The film is more promising. As expected, his connection with a rookie quarterback would be the bigger issue than rust. Gordon did strong work when Deshone Kizer could get the ball within a reasonable range of the receiver's frame.
A rusty receiver's hands would have been sloppy on a target like the one above. The hands wouldn't have been as uniform to the ball.
It's highly unlikely the receiver would have attacked the ball with full extension. Several veteran receivers that haven't missed time should spend the offseason watching this play and developing the same technique.
Gordon does this in even more impressive fashion on this target up the sideline. Casey Hayward jams Gordon after the receiver slips during the final step of his release footwork. It spoils Gordon's opportunity to use a chop and earn a free release outside the defender.
However, Gordon is strong enough to work past Hayward and Kizer shows the confidence to give his star receiver a chance to win the ball. This is the biggest takeaway fantasy owners should have about Sunday's performance: Kizer showed confidence with Gordon against a top corner in tight coverage, and we should expect more of this in subsequent weeks.
Dez Bryant could take a couple of pointers from Gordon on this play. Gordon's hands are in perfect position, the thumbs are together, and he does a terrific job of extending his arms so his hands are together and meet the ball at the same time. Bryant, and several other good 50/50 receivers, often can't get their hands in this position while making an in-air adjustment.
Gordon won't always, either, but this was a difficult target where Gordon's hands were in synch. The ball didn't bounce off one hand while forcing the other to make a second attempt at the ball. It's these type of ball strikes to uneven hands that often result in drops against tight coverage.
Hayward had a lot of good moments against Gordon, creating tight windows that Kizer couldn't target accurately enough on at least 3-4 routes. One of them was a low throw that Gordon nearly dug out but couldn't hang onto. However, it's notable that Gordon nearly earned 100 yards in his debut against a top player.
As for Gordon, he's automatically the primary receiver in this offense and the Browns moved him around the formation.

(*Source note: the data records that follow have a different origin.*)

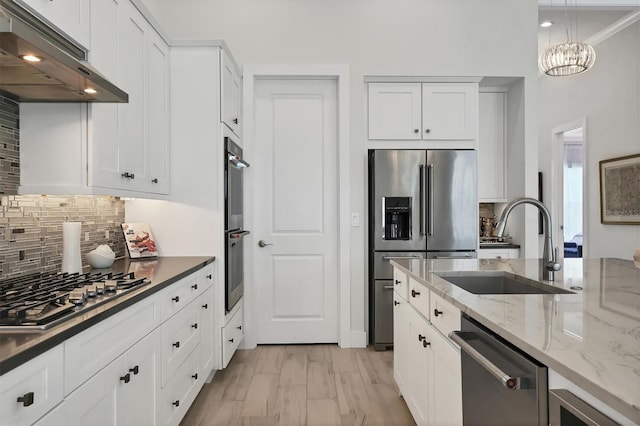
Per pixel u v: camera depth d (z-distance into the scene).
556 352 0.84
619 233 4.42
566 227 6.55
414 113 3.57
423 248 3.43
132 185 2.16
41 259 1.97
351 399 2.54
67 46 1.62
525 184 3.66
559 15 4.11
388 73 3.52
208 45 2.78
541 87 5.93
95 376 1.26
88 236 2.36
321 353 3.38
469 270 2.03
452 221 3.44
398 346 2.49
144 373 1.63
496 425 1.13
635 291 1.49
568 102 5.28
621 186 4.36
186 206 2.79
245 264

He lined up outside, in the middle of a trips set, and in the slot. On one of these trips plays with Gordon in the middle, Kizer overshot Gordon on a crossing route breaking up the right flat against a safety.
Gordon's strength was also on display after the catch.
When it comes to readiness, Gordon is a fantasy WR1 immediately. However, we must factor Kizer into the equation. The rookie made some solid throws throughout the game, but he's still learning how to be a good field general in pivotal moments.
The Packers, the Ravens (with Jimmy Smith hurt), and Bears are a kind schedule for those with an interest in Gordon. I'd expect no worse than WR3 production each week with a small chance of elite WR1 upside thanks to Gordon's skill in the air and after the catch.
If none of this tells you that Gordon is a starter, Hayward told Sirius XM NFL this week that Gordon has been his toughest matchup all year. Cleveland reporter Kyle Kelly mentioned this on Twitter, reminding his audience that Hayward also faced Odell Beckham, Jr., Dez Bryant, Brandin Cooks, Demaryius Thomas, Michael Crabtree, Tyreek Hill, and Alshon Jeffery this year.
When I wrote that Gordon's talent is on par with the likes of all-time greats like Lawrence Taylor, Bo Jackson, and Barry Sanders, I wasn't an over-excited Browns fan. I haven't been one of those since Earnest Byner was a few steps away from the Broncos end zone in an AFC Championship over 30 years ago.
May none of your Week 14 games end like Byner's this weekend.